Work order →
Copy each line of the listing below exactly and drop the images.

Provided material →
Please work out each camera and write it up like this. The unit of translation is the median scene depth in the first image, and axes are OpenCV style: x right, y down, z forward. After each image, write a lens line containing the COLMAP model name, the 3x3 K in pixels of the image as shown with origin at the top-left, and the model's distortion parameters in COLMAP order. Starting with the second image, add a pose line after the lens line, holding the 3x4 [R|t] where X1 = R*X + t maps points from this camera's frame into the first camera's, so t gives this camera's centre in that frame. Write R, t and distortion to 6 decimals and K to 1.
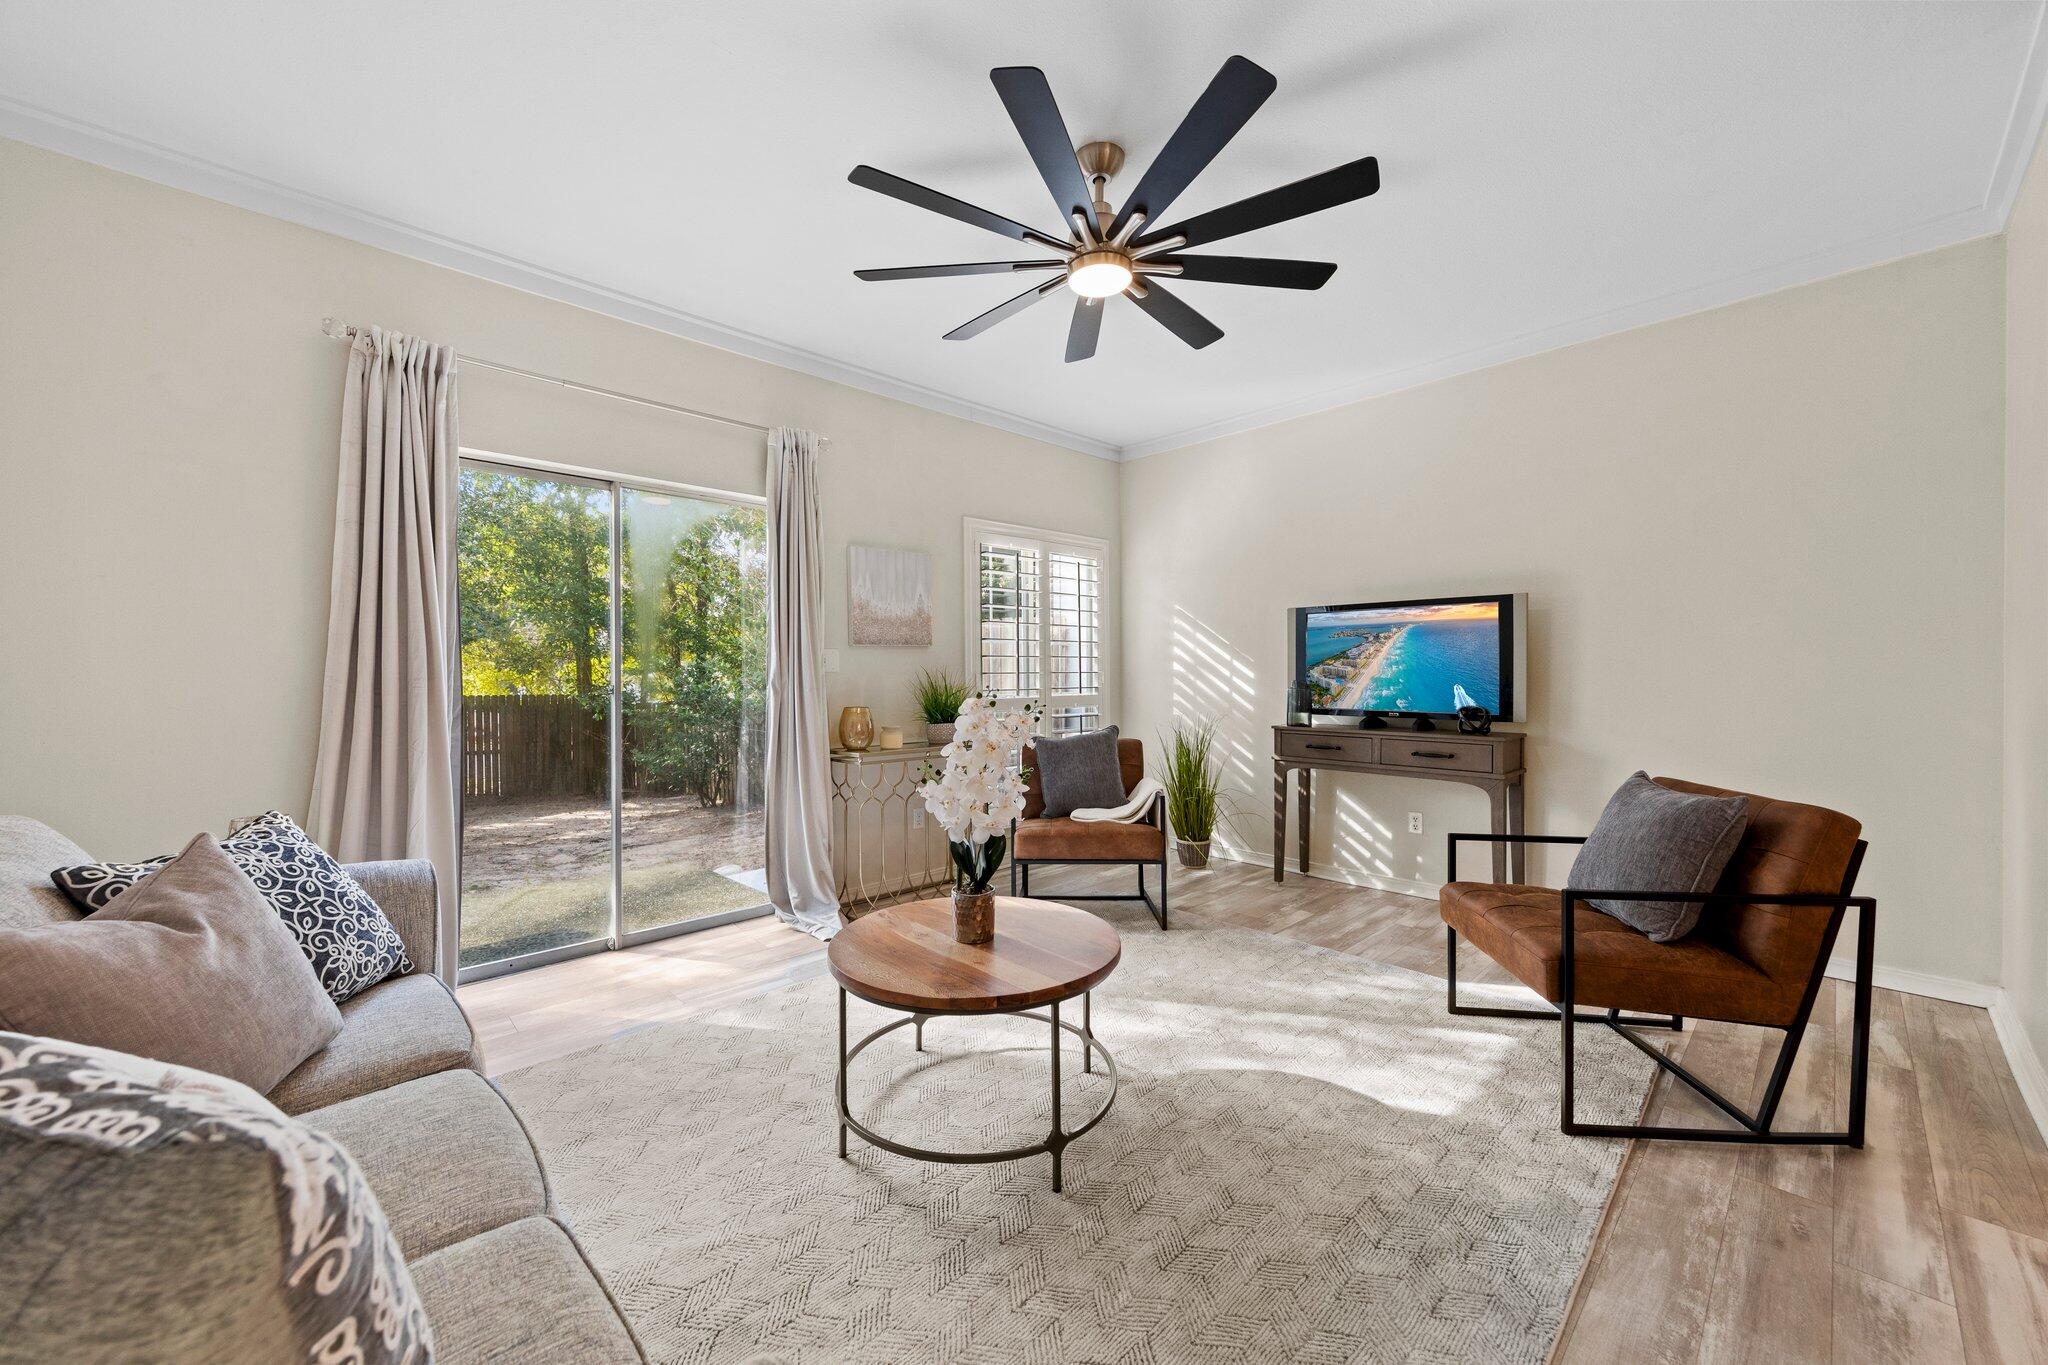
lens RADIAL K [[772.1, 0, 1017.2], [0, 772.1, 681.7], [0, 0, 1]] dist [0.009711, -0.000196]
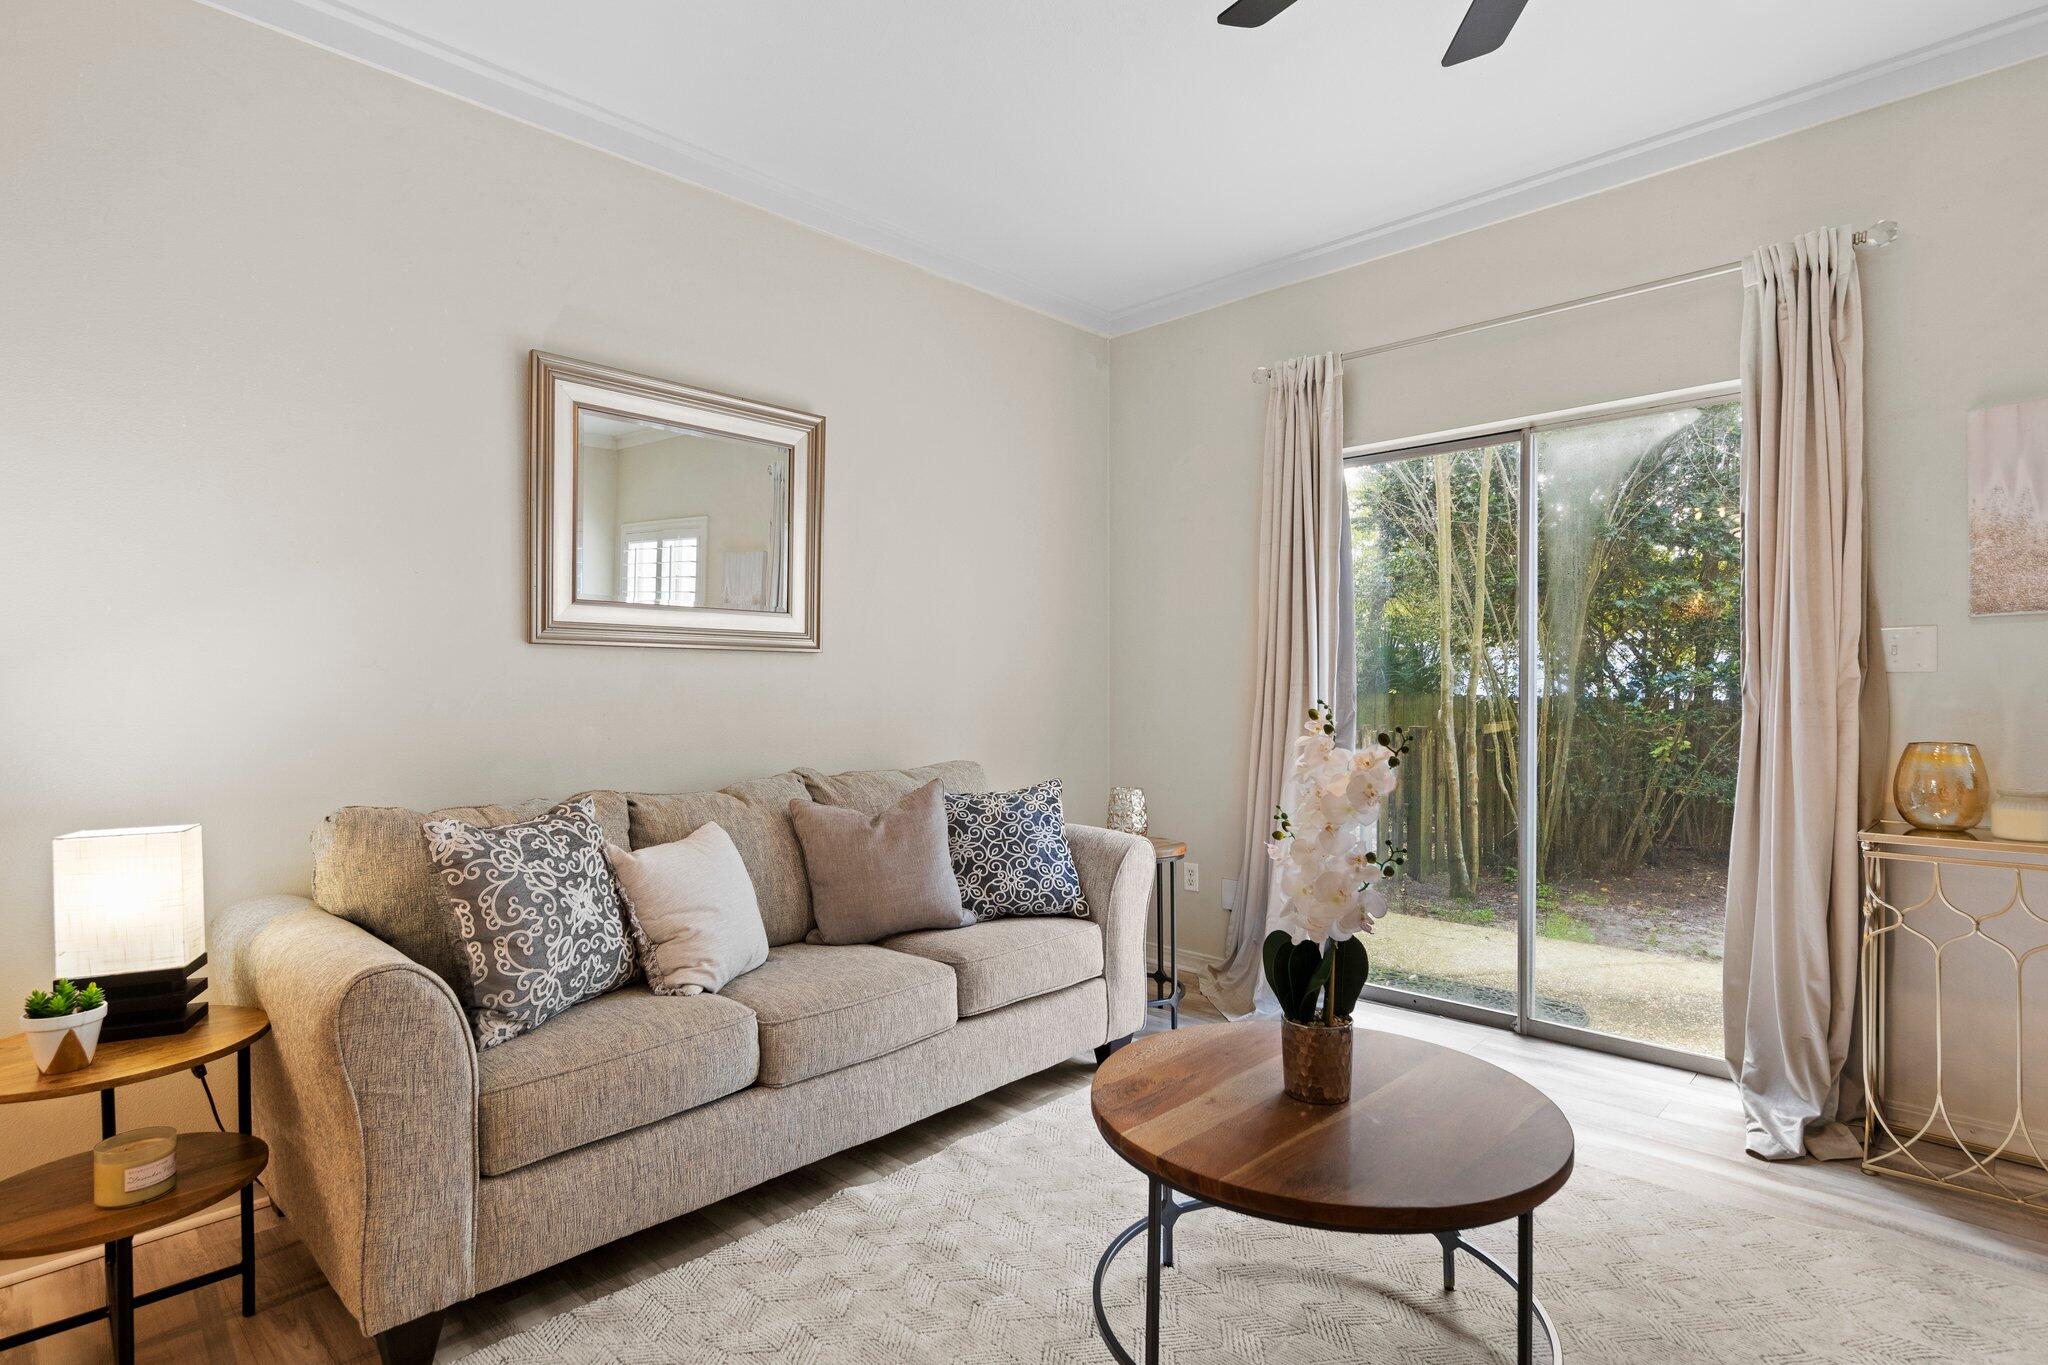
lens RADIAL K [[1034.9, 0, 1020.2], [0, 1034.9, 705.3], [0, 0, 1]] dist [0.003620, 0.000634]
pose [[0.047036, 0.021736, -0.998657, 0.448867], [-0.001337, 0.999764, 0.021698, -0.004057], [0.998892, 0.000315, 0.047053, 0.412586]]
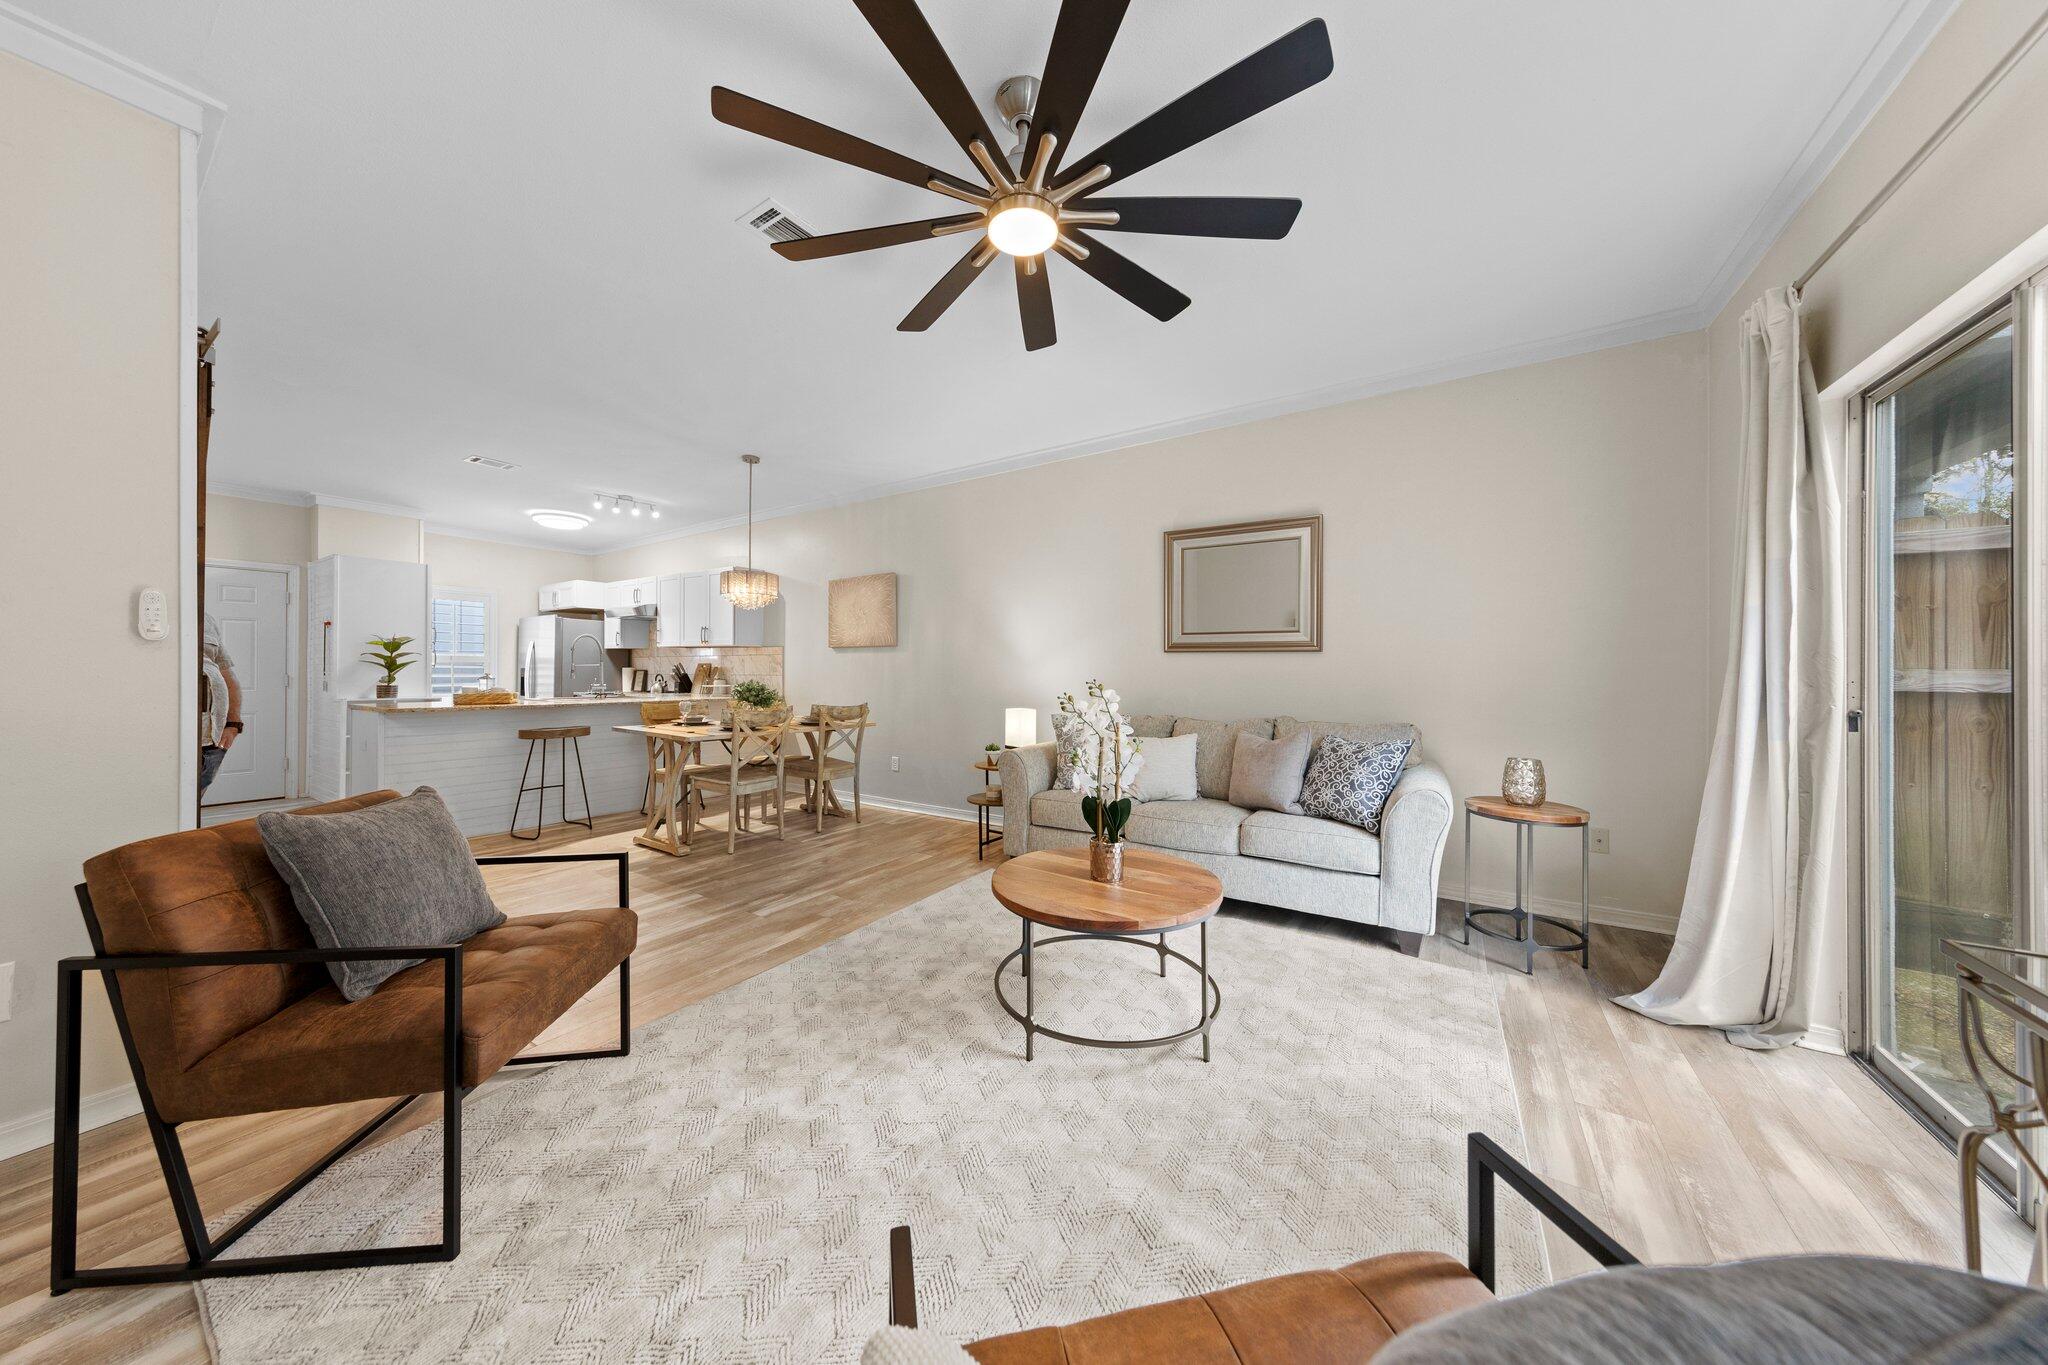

Answer to the exercise →
Please work out each camera and write it up like this. The unit of translation is the median scene depth in the first image, and axes are OpenCV style: x right, y down, z forward. After each image, write a lens line containing the COLMAP model name, the 3x3 K in pixels of the image as shown with origin at the top-left, and the model's distortion parameters in COLMAP order. Starting with the second image, add a pose line after the lens line, holding the 3x4 [R|t] where X1 = R*X + t maps points from this camera's frame into the first camera's, so t gives this camera's centre in that frame. Write R, t and distortion to 6 decimals and K to 1.
lens RADIAL K [[772.1, 0, 1017.2], [0, 772.1, 681.7], [0, 0, 1]] dist [0.009711, -0.000196]
lens RADIAL K [[1034.9, 0, 1020.2], [0, 1034.9, 705.3], [0, 0, 1]] dist [0.003620, 0.000634]
pose [[0.047036, 0.021736, -0.998657, 0.448867], [-0.001337, 0.999764, 0.021698, -0.004057], [0.998892, 0.000315, 0.047053, 0.412586]]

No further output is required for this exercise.